Supplied passage section start

Disruptor 1: Netvibes (Custom web portal)
Hero (pictured here not knowing he'll be Photoshopped to look silly): Founder Tariq Krim
B2 says: "Netvibes currently doesn't accept typical Web ads — the kind Krim denounces as 'Advertising 1.0, in your face.'" Instead he gets "sponsors."
B2 means: "Netvibes took $15 million in funding. It doesn't have income, just pointless deals that get media attention until a conglomerate buys the company."
Netvibes competitors B2 doesn't mention: Goowy, mobileGlu, Pageflakes, Protopage, Start, and over 30 others

Disruptor 2: Salesforce.com (Customer resource management/application platform provider)
Hero: CEO Marc Benioff
B2 says: "It's true that Benioff is known throughout the tech business for his bombast, and he's always predicting that Salesforce is about to do something amazing. But he's not all talk."
B2 means: "Benioff is about to launch a product update that will bring his company up to speed with competitors Microsoft and Oracle. Yawn."

Supplied passage section end
Material shown section start

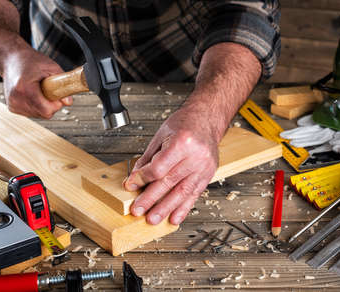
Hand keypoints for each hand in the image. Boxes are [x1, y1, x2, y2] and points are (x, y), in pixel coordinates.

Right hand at [2, 47, 71, 118]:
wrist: (11, 59)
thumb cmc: (31, 61)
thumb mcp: (52, 67)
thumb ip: (63, 84)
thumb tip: (68, 102)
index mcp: (25, 87)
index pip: (46, 110)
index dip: (56, 105)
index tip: (57, 95)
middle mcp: (16, 97)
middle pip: (43, 114)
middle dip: (50, 105)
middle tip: (49, 90)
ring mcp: (12, 103)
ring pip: (38, 115)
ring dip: (43, 105)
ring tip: (39, 90)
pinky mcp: (12, 107)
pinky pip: (31, 113)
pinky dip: (36, 106)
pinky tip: (33, 94)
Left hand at [125, 107, 218, 224]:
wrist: (207, 119)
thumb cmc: (185, 123)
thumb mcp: (161, 135)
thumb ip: (149, 157)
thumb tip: (136, 176)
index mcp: (182, 142)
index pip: (158, 168)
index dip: (142, 179)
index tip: (131, 185)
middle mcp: (195, 156)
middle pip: (169, 182)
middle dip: (151, 199)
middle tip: (138, 210)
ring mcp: (204, 167)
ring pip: (182, 192)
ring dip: (166, 208)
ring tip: (153, 219)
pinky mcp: (208, 175)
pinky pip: (194, 194)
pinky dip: (183, 208)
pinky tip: (174, 218)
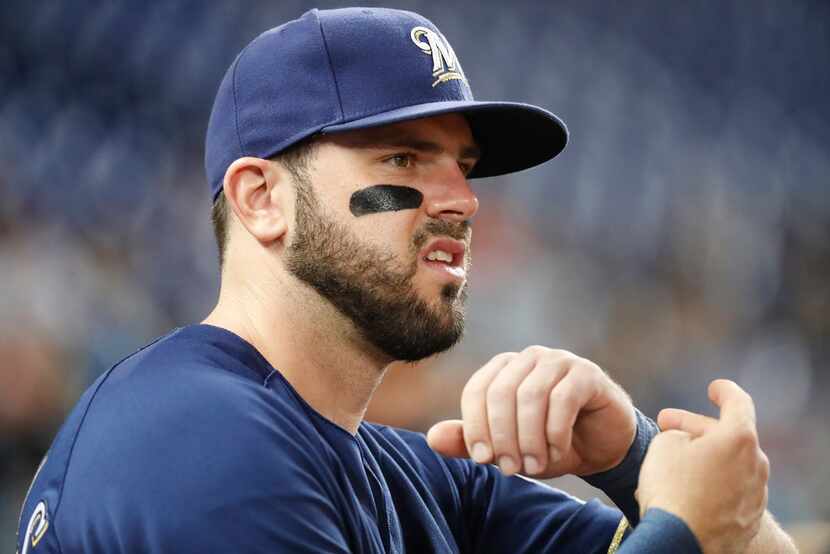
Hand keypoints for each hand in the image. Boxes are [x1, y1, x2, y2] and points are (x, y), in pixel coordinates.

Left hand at [426, 346, 636, 477]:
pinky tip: (557, 451)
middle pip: (501, 391)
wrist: (602, 448)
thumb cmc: (549, 444)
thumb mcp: (507, 449)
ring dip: (529, 437)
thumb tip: (431, 438)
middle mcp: (529, 358)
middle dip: (502, 435)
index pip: (477, 389)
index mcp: (504, 369)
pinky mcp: (587, 374)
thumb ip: (470, 442)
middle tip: (511, 469)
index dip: (474, 425)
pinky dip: (555, 431)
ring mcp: (559, 361)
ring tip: (534, 465)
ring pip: (531, 395)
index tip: (482, 459)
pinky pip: (563, 398)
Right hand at [636, 380, 768, 552]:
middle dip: (698, 428)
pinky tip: (686, 490)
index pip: (738, 401)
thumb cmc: (671, 488)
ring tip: (672, 460)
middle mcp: (756, 464)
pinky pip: (730, 491)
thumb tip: (688, 444)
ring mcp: (755, 494)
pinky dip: (712, 484)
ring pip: (730, 465)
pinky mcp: (748, 519)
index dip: (724, 390)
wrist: (680, 543)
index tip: (713, 388)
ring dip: (706, 457)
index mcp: (738, 438)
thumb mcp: (664, 444)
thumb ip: (681, 433)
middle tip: (667, 423)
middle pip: (729, 436)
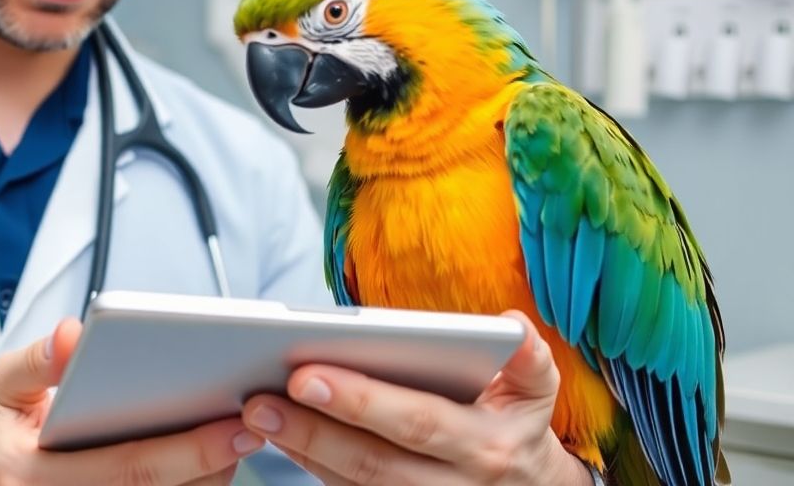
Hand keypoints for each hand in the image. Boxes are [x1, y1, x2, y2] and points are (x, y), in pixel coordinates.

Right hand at [0, 318, 264, 485]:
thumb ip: (35, 361)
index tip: (234, 420)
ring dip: (209, 477)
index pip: (127, 468)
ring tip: (241, 435)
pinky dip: (191, 485)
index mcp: (30, 478)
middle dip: (214, 462)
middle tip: (256, 423)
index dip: (187, 448)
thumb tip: (71, 335)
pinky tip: (214, 458)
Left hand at [241, 310, 592, 484]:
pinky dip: (311, 465)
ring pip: (353, 484)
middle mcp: (454, 483)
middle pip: (373, 462)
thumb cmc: (516, 424)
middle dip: (313, 430)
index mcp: (487, 445)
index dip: (360, 401)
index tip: (306, 374)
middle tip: (259, 398)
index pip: (416, 422)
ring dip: (302, 449)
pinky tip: (282, 435)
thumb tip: (514, 325)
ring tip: (258, 412)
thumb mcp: (537, 391)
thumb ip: (528, 358)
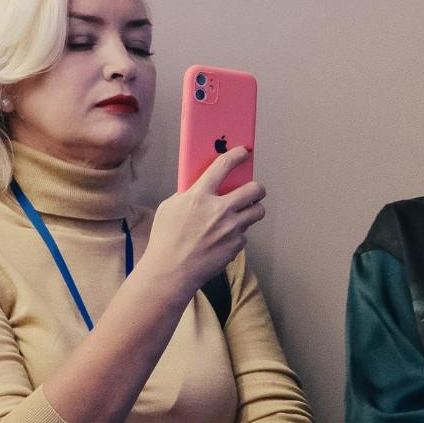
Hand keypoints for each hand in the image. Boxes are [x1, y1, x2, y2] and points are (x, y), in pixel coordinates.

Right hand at [138, 147, 264, 298]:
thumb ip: (188, 195)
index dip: (237, 154)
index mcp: (199, 195)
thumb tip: (201, 189)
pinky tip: (226, 238)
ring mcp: (230, 228)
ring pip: (258, 211)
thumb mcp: (169, 208)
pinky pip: (245, 234)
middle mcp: (219, 209)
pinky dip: (238, 234)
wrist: (171, 272)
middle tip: (254, 190)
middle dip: (257, 188)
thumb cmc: (165, 240)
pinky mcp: (235, 245)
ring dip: (254, 209)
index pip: (223, 165)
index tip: (244, 151)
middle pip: (254, 189)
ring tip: (245, 212)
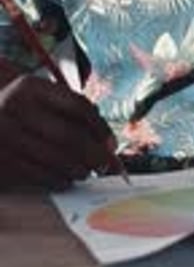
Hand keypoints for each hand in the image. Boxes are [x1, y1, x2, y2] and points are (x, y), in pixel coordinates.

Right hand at [0, 73, 115, 189]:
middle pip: (69, 135)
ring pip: (56, 158)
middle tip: (106, 164)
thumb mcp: (38, 100)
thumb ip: (70, 112)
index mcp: (29, 87)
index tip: (111, 144)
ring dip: (79, 169)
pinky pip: (38, 174)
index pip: (77, 105)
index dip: (100, 127)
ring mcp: (3, 135)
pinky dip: (58, 179)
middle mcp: (13, 107)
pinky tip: (66, 179)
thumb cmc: (19, 114)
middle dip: (95, 154)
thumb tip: (106, 143)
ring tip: (87, 172)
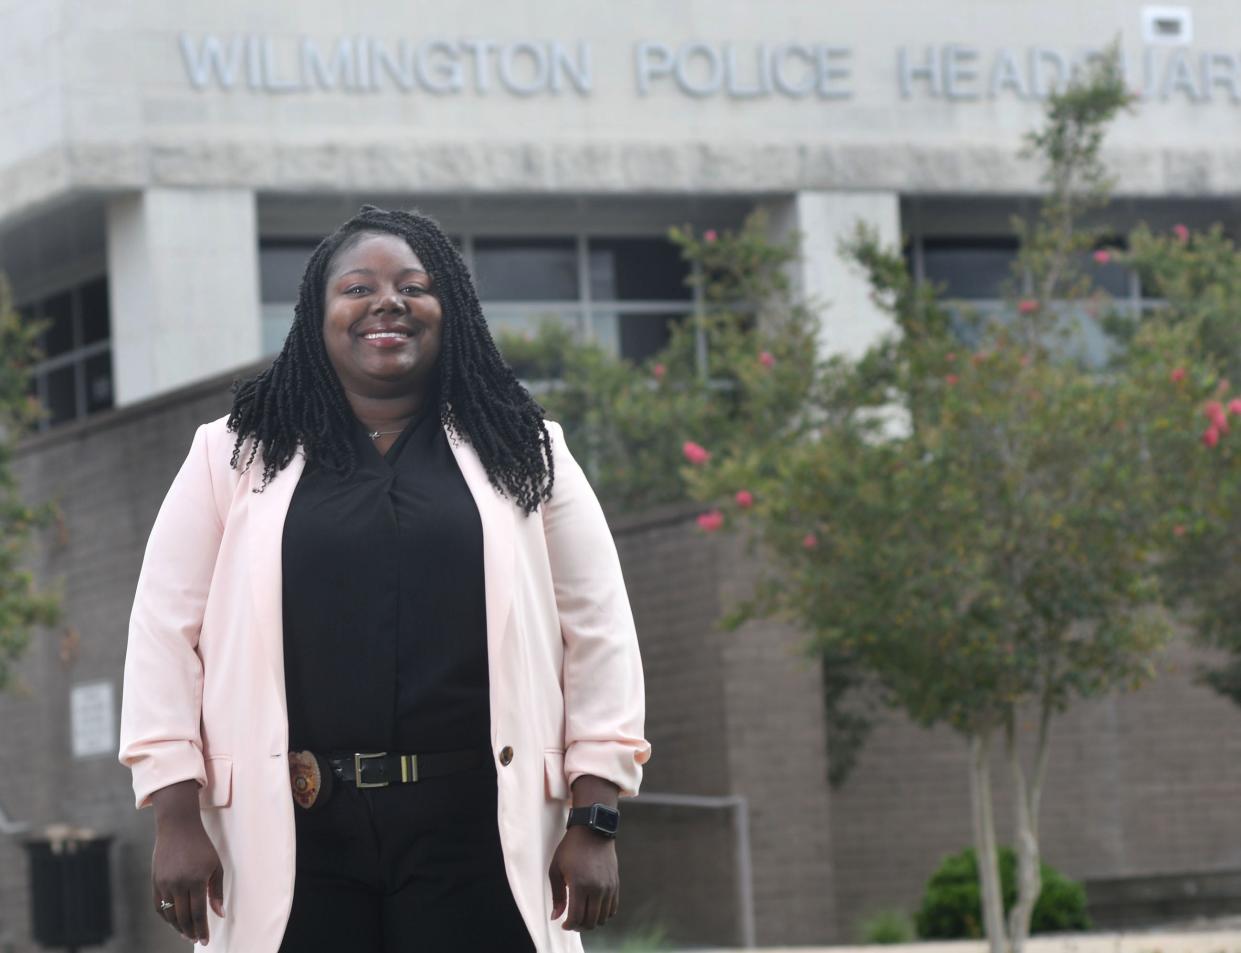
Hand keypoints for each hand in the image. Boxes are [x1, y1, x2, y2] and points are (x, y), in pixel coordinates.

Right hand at [151, 813, 224, 944]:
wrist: (178, 828)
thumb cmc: (202, 847)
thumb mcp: (215, 866)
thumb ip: (216, 892)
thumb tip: (220, 915)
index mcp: (196, 880)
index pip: (197, 913)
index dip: (201, 929)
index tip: (205, 941)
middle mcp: (178, 884)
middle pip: (183, 917)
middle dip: (190, 931)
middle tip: (196, 939)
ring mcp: (164, 883)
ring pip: (169, 914)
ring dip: (178, 926)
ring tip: (186, 933)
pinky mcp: (155, 882)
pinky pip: (158, 906)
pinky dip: (166, 917)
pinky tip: (174, 921)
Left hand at [548, 826, 618, 931]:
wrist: (593, 830)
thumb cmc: (570, 848)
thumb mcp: (556, 869)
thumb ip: (557, 895)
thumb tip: (556, 917)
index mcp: (579, 884)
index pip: (577, 917)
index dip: (569, 926)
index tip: (564, 924)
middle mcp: (596, 888)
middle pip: (590, 921)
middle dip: (580, 926)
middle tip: (573, 922)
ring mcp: (608, 887)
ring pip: (603, 918)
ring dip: (592, 922)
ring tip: (583, 916)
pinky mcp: (615, 884)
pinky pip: (612, 909)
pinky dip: (604, 915)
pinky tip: (595, 910)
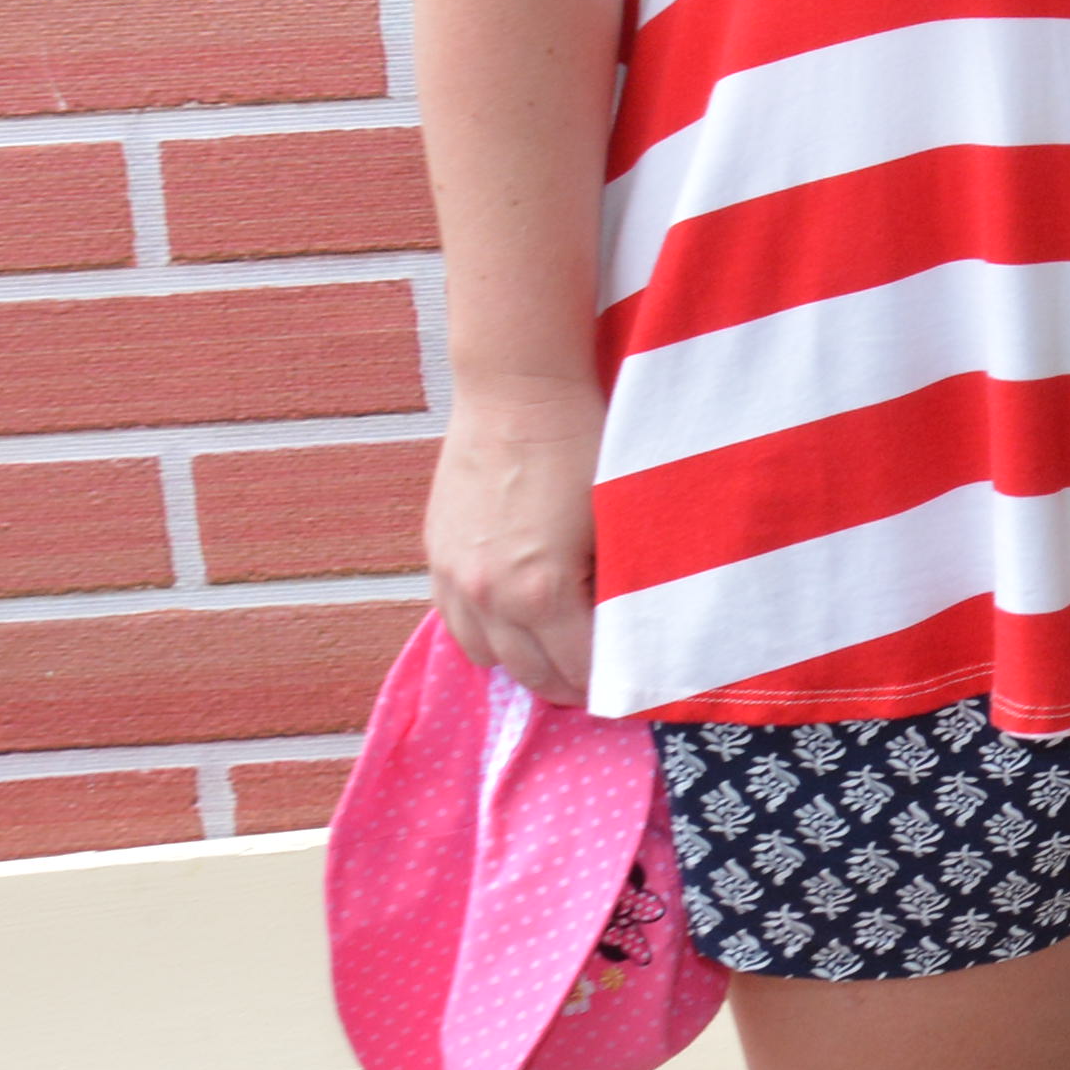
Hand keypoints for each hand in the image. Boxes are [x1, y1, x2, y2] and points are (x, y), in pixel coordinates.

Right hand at [421, 394, 602, 710]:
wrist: (519, 386)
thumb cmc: (582, 442)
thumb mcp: (616, 520)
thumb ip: (616, 584)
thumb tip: (629, 629)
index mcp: (541, 592)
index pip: (580, 671)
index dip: (613, 684)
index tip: (633, 684)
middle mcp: (489, 596)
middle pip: (532, 675)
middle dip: (571, 682)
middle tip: (602, 675)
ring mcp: (455, 577)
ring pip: (487, 657)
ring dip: (524, 662)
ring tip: (559, 648)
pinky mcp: (436, 553)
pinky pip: (456, 623)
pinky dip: (487, 633)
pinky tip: (516, 618)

Material shown section end

### Exercise set
**A.** Translate this sentence from the passage on Netvibes and Salesforce.com into Spanish: "It's true that Benioff is known throughout the tech business for his bombast, and he's always predicting that Salesforce is about to do something amazing."
**B.** Name every Netvibes competitor that the passage on Netvibes and Salesforce.com names.

### Responses by task
**A.** Es cierto que Benioff es conocido en todo el sector tecnológico por su grandilocuencia, y siempre está prediciendo que Salesforce está a punto de hacer algo asombroso.

**B.** Goowy, mobileGlu, Pageflakes, Protopage, Start